[Saved data entries]
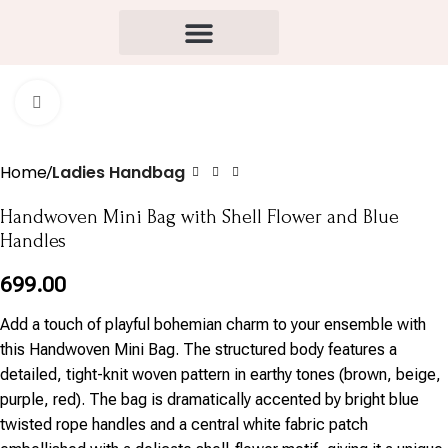
Click to enlarge
Home
Ladies Handbag
Handwoven Mini Bag with Shell Flower and Blue
Handles
699.00
Add a touch of playful bohemian charm to your ensemble with
this Handwoven Mini Bag. The structured body features a
detailed, tight-knit woven pattern in earthy tones (brown, beige,
purple, red). The bag is dramatically accented by bright blue
twisted rope handles and a central white fabric patch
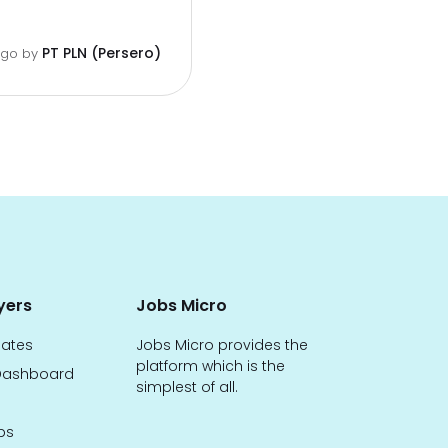
PT PLN (Persero)
ago
by
yers
Jobs Micro
dates
Jobs Micro provides the
platform which is the
ashboard
simplest of all.
bs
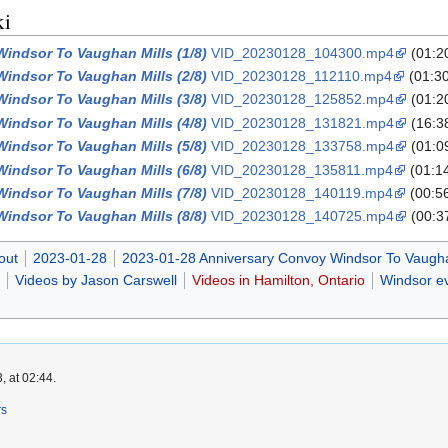
ki
indsor To Vaughan Mills (1/8)
VID_20230128_104300.mp4
(01:2
indsor To Vaughan Mills (2/8)
VID_20230128_112110.mp4
(01:3
indsor To Vaughan Mills (3/8)
VID_20230128_125852.mp4
(01:2
indsor To Vaughan Mills (4/8)
VID_20230128_131821.mp4
(16:3
indsor To Vaughan Mills (5/8)
VID_20230128_133758.mp4
(01:0
indsor To Vaughan Mills (6/8)
VID_20230128_135811.mp4
(01:1
indsor To Vaughan Mills (7/8)
VID_20230128_140119.mp4
(00:5
indsor To Vaughan Mills (8/8)
VID_20230128_140725.mp4
(00:3
out
2023-01-28
2023-01-28 Anniversary Convoy Windsor To Vaugha
Videos by Jason Carswell
Videos in Hamilton, Ontario
Windsor ev
, at 02:44.
rs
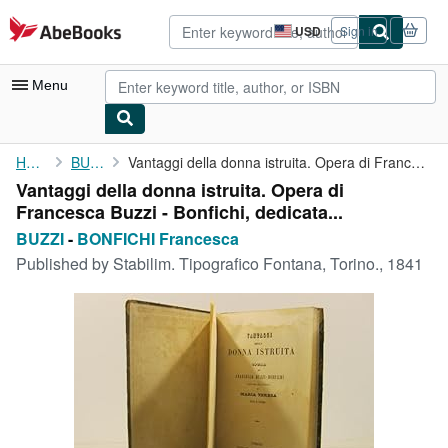
Skip to main content
AbeBooks.com
USD
Sign in
Site
shopping
preferences
Menu
My Account
Home
BUZZI
Vantaggi della donna istruita. Opera di Francesca Buzzi - ...
Vantaggi della donna istruita. Opera di
My Purchases
Francesca Buzzi - Bonfichi, dedicata...
Advanced Search
BUZZI
-
BONFICHI Francesca
Published by
Stabilim. Tipografico Fontana, Torino., 1841
Browse Collections
Rare Books
Art & Collectibles
Textbooks
Sellers
Start Selling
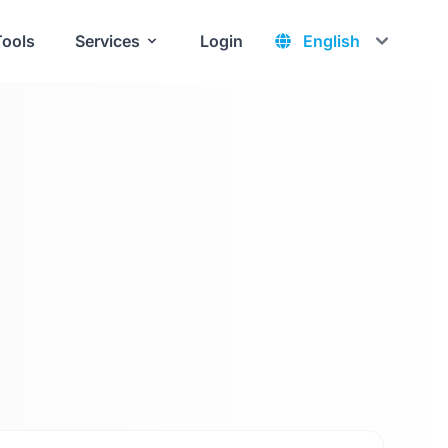
Tools
Services
Login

TASK TO COMPLETE: Restate every record above word for word, without images.

TASK RESPONSE:
Click to enlarge
Home
Ladies Handbag
Handwoven Mini Bag with Shell Flower and Blue
Handles
699.00
Add a touch of playful bohemian charm to your ensemble with
this Handwoven Mini Bag. The structured body features a
detailed, tight-knit woven pattern in earthy tones (brown, beige,
purple, red). The bag is dramatically accented by bright blue
twisted rope handles and a central white fabric patch
PT PLN (Persero)
ago
by
yers
Jobs Micro
dates
Jobs Micro provides the
platform which is the
ashboard
simplest of all.
bs
ki
indsor To Vaughan Mills (1/8)
VID_20230128_104300.mp4
(01:2
indsor To Vaughan Mills (2/8)
VID_20230128_112110.mp4
(01:3
indsor To Vaughan Mills (3/8)
VID_20230128_125852.mp4
(01:2
indsor To Vaughan Mills (4/8)
VID_20230128_131821.mp4
(16:3
indsor To Vaughan Mills (5/8)
VID_20230128_133758.mp4
(01:0
indsor To Vaughan Mills (6/8)
VID_20230128_135811.mp4
(01:1
indsor To Vaughan Mills (7/8)
VID_20230128_140119.mp4
(00:5
indsor To Vaughan Mills (8/8)
VID_20230128_140725.mp4
(00:3
out
2023-01-28
2023-01-28 Anniversary Convoy Windsor To Vaugha
Videos by Jason Carswell
Videos in Hamilton, Ontario
Windsor ev
, at 02:44.
rs
Skip to main content
AbeBooks.com
USD
Sign in
Site
shopping
preferences
Menu
My Account
Home
BUZZI
Vantaggi della donna istruita. Opera di Francesca Buzzi - ...
Vantaggi della donna istruita. Opera di
My Purchases
Francesca Buzzi - Bonfichi, dedicata...
Advanced Search
BUZZI
-
BONFICHI Francesca
Published by
Stabilim. Tipografico Fontana, Torino., 1841
Browse Collections
Rare Books
Art & Collectibles
Textbooks
Sellers
Start Selling
Tools
Services
Login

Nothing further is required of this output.